The Vatican announced that Pope Francis promulgated a change to the Catechism to reflect that the Church now teaches that the death penalty is “inadmissible.”
The Vatican announced the change last Thursday, accompanied by a letter penned by Cardinal Luis Ladaria, the Prefect of the Congregation for the Doctrine of the Faith. The letter states that the change to the Catechism is “in continuity with the preceding Magisterium while bringing forth a coherent development of Catholic doctrine.”
CCC 2267 now reads:
Recourse to the death penalty on the part of legitimate authority, following a fair trial, was long considered an appropriate response to the gravity of certain crimes and an acceptable, albeit extreme, means of safeguarding the common good.
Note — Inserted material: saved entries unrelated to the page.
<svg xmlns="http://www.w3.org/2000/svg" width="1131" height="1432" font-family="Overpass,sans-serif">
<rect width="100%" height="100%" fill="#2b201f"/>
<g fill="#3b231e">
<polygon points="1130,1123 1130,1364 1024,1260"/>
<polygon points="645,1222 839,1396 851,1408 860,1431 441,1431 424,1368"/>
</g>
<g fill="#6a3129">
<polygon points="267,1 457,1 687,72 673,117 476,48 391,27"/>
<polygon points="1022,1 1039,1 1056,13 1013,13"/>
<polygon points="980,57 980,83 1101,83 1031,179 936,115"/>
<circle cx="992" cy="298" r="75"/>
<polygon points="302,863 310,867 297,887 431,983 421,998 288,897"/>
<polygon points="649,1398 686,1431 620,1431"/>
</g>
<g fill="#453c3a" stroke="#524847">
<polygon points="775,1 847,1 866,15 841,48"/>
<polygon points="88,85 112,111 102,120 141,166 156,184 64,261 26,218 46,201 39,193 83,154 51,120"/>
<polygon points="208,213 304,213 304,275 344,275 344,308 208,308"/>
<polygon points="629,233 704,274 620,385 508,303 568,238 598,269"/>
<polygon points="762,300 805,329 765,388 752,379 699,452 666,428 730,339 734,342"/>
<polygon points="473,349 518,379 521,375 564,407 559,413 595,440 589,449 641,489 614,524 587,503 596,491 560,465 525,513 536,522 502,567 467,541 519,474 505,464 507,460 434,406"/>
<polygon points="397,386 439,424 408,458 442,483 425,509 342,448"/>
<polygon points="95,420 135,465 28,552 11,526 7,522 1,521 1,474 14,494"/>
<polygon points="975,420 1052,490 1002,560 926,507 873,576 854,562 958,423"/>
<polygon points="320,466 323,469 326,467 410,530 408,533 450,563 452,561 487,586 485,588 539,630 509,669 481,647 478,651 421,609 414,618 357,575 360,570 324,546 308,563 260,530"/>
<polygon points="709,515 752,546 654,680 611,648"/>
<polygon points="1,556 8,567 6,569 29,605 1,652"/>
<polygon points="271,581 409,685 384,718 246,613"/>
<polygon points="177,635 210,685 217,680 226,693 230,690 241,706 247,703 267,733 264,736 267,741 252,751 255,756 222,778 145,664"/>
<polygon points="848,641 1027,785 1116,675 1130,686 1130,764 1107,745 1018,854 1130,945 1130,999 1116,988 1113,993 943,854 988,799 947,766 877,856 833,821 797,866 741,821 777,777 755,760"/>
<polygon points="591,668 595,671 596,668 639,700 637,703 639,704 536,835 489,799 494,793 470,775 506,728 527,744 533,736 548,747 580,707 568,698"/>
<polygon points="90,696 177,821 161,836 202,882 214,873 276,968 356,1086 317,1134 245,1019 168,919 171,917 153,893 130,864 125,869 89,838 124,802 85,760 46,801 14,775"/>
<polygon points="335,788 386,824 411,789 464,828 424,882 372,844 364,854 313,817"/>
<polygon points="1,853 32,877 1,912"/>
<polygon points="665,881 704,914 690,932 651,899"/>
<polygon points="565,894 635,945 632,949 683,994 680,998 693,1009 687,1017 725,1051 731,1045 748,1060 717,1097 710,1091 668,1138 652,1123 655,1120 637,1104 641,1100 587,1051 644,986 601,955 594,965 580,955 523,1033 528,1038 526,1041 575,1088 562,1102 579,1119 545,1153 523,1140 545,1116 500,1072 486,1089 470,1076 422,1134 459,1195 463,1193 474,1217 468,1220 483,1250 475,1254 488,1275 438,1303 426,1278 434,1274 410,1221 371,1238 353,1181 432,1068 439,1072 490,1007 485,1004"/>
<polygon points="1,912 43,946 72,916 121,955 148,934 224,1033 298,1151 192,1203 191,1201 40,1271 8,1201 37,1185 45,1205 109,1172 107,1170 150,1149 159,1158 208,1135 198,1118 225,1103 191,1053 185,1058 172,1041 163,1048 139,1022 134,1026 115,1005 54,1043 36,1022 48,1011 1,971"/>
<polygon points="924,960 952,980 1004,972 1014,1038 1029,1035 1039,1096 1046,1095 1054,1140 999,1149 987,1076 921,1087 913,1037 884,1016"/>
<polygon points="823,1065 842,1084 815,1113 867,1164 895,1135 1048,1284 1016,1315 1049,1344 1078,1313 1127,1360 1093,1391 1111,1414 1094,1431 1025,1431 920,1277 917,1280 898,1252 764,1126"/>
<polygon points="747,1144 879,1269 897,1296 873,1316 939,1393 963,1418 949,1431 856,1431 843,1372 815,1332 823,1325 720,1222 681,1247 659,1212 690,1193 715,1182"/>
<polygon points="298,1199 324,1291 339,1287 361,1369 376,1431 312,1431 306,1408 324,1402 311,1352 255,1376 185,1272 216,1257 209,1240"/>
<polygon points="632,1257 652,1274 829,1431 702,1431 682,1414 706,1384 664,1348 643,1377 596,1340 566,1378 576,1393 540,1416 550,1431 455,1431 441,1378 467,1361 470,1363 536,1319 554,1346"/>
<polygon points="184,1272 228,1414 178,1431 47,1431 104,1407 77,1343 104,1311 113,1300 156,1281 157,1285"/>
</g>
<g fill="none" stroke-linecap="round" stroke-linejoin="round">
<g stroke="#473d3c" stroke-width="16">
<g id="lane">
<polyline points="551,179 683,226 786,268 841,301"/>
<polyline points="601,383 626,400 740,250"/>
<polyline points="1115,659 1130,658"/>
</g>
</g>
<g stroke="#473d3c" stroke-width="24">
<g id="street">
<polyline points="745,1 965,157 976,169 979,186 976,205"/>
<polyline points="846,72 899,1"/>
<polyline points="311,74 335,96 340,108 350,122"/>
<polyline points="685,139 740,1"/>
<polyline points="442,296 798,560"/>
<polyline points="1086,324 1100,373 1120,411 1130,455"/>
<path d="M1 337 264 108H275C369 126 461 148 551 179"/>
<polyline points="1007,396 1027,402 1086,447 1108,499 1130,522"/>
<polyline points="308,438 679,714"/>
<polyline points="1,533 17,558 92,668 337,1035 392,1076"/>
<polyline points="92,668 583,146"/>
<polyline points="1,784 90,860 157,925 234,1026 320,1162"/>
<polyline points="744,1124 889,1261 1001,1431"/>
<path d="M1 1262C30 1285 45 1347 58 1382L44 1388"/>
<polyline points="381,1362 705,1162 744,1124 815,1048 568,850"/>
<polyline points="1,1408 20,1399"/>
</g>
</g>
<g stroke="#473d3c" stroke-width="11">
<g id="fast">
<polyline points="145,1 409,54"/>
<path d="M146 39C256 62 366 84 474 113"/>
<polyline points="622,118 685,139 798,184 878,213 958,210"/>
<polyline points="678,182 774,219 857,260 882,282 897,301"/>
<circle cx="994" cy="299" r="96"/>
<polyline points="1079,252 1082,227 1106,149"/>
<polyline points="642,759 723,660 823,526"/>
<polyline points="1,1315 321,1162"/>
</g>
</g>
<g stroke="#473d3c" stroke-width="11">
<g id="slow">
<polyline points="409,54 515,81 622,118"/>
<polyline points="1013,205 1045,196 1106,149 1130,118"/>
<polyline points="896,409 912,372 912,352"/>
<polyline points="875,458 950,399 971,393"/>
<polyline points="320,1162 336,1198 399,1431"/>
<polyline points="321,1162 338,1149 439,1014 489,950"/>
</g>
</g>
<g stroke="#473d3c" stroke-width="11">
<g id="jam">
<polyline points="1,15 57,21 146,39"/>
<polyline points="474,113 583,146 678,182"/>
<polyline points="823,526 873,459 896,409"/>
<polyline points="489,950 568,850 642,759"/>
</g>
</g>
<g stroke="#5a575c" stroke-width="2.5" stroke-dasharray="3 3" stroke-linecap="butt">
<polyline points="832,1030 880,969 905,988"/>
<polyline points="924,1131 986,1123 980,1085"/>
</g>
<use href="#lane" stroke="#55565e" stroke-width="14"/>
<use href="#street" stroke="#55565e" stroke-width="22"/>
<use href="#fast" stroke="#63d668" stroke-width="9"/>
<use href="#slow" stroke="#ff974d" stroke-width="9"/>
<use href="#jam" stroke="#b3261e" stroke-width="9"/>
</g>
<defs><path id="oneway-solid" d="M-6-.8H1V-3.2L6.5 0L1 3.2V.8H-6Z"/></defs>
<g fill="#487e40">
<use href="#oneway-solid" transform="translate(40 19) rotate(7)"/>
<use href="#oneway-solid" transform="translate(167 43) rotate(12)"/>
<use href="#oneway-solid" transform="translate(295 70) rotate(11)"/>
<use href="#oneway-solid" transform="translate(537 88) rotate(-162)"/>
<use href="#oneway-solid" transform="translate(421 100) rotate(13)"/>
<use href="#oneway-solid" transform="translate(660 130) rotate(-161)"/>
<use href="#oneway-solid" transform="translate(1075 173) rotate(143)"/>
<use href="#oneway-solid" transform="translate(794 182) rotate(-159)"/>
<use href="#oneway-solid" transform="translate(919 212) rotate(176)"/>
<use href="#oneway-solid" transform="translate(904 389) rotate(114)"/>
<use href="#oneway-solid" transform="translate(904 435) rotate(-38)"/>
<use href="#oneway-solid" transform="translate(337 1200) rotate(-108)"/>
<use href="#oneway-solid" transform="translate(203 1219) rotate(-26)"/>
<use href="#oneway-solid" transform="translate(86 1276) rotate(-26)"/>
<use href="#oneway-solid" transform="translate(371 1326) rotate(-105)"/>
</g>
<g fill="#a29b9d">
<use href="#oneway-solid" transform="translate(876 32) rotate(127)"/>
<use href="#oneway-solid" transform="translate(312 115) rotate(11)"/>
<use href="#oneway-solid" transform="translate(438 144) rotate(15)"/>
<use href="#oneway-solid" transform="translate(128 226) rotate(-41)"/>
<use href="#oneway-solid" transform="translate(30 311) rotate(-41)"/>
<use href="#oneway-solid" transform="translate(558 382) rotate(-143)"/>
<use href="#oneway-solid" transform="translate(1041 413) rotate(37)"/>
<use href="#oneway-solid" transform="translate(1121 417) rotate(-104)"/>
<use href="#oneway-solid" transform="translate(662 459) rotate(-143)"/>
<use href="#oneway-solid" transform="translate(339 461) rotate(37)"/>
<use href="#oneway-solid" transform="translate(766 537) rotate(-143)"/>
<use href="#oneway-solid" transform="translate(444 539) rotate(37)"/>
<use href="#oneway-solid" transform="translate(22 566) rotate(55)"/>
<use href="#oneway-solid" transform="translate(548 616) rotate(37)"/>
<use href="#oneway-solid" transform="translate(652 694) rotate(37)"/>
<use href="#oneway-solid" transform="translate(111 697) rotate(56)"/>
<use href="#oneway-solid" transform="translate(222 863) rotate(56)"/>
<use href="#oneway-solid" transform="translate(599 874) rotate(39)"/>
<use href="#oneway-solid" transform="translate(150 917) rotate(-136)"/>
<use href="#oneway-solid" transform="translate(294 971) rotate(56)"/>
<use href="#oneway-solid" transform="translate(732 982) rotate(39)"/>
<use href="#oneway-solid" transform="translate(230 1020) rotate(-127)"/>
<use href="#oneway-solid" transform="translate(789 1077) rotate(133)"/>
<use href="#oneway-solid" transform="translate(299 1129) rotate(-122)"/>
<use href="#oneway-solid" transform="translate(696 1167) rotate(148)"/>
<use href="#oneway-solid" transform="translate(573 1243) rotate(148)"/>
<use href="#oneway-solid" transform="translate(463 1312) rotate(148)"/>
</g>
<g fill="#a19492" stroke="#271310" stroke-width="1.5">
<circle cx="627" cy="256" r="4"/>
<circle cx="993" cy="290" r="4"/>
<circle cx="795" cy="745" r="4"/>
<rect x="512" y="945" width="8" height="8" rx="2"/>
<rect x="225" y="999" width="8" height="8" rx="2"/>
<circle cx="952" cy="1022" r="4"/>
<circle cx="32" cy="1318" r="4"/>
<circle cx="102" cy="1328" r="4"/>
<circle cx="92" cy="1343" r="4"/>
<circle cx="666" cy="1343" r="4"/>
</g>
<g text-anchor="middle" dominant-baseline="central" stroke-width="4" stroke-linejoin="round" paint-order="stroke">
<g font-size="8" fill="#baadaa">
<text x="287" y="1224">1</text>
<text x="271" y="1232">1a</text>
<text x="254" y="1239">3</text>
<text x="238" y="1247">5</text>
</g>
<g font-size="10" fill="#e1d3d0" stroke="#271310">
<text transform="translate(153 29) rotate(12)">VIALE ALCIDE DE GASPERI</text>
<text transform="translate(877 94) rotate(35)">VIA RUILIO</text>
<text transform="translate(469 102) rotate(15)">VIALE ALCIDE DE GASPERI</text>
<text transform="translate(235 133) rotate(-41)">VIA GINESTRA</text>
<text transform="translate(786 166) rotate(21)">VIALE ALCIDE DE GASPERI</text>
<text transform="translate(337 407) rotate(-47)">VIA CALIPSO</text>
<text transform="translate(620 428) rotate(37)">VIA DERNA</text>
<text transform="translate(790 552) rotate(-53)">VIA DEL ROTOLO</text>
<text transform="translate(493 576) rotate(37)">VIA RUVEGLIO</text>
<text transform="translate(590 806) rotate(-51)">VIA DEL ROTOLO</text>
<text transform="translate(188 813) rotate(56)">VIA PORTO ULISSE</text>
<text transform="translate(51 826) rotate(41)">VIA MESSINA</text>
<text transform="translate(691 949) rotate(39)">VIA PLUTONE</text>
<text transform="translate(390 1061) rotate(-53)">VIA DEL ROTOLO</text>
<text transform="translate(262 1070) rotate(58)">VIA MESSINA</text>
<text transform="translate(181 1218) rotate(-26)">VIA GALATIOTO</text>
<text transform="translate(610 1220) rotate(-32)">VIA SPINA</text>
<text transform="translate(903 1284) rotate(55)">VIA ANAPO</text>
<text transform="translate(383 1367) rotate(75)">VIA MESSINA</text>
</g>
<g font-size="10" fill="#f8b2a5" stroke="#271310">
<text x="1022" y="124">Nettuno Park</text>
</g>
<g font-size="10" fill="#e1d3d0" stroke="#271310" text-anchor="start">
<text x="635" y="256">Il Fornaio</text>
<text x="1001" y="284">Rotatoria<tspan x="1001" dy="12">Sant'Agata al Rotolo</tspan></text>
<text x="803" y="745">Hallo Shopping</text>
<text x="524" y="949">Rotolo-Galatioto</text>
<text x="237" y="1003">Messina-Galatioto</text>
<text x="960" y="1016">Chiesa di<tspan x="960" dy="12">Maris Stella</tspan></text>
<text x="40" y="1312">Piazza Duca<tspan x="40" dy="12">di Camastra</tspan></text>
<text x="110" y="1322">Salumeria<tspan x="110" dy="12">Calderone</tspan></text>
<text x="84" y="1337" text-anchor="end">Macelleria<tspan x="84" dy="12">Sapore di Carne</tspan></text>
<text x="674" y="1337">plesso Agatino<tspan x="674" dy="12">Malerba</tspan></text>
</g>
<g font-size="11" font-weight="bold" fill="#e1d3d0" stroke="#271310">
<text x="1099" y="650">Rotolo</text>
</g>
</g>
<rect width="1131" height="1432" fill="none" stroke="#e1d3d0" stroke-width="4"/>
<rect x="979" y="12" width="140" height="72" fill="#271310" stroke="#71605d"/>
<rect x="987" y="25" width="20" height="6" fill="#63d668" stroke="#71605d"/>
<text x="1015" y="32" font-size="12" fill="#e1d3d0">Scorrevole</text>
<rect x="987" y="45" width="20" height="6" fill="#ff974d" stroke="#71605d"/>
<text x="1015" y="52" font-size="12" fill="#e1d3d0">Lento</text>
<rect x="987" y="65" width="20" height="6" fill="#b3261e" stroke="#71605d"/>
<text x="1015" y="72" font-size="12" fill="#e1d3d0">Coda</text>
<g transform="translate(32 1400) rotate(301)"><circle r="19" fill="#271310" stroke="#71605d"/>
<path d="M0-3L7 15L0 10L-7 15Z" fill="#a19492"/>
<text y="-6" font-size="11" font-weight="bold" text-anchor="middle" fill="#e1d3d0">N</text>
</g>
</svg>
Today, however, there is an increasing awareness that the dignity of the person is not lost even after the commission of very serious crimes. In addition, a new understanding has emerged of the significance of penal sanctions imposed by the state. Lastly, more effective systems of detention have been developed, which ensure the due protection of citizens but, at the same time, do not definitively deprive the guilty of the possibility of redemption.
Consequently, the Church teaches, in the light of the Gospel, that “the death penalty is inadmissible because it is an attack on the inviolability and dignity of the person”, and she works with determination for its abolition worldwide.
The previous Church teaching permitted the death penalty only “if this is the only possible way of effectively defending human lives against the unjust aggressor,” a position upheld by past popes, although Pope Saint John Paul II began an urge to end capital punishment. Cardinal Ladaria cites Paul II’s stance in his letter:
“The new text, following the footsteps of the teaching of John Paul II in Evangelium vitæ, affirms that ending the life of a criminal as punishment for a crime is inadmissible because it attacks the dignity of the person, a dignity that is not lost even after having committed the most serious crime.”
The new teaching recognizes that there a new ways to protect the common good, and that the Church will commit itself to abolishing the death penalty worldwide.
“This conclusion is reached taking into account the new understanding of penal sanctions applied by the modern State, which should be oriented above all to the rehabilitation and social reintegration of the criminal. Finally, given that modern society possesses more efficient detention systems, the death penalty becomes unnecessary as protection for the life of innocent people.”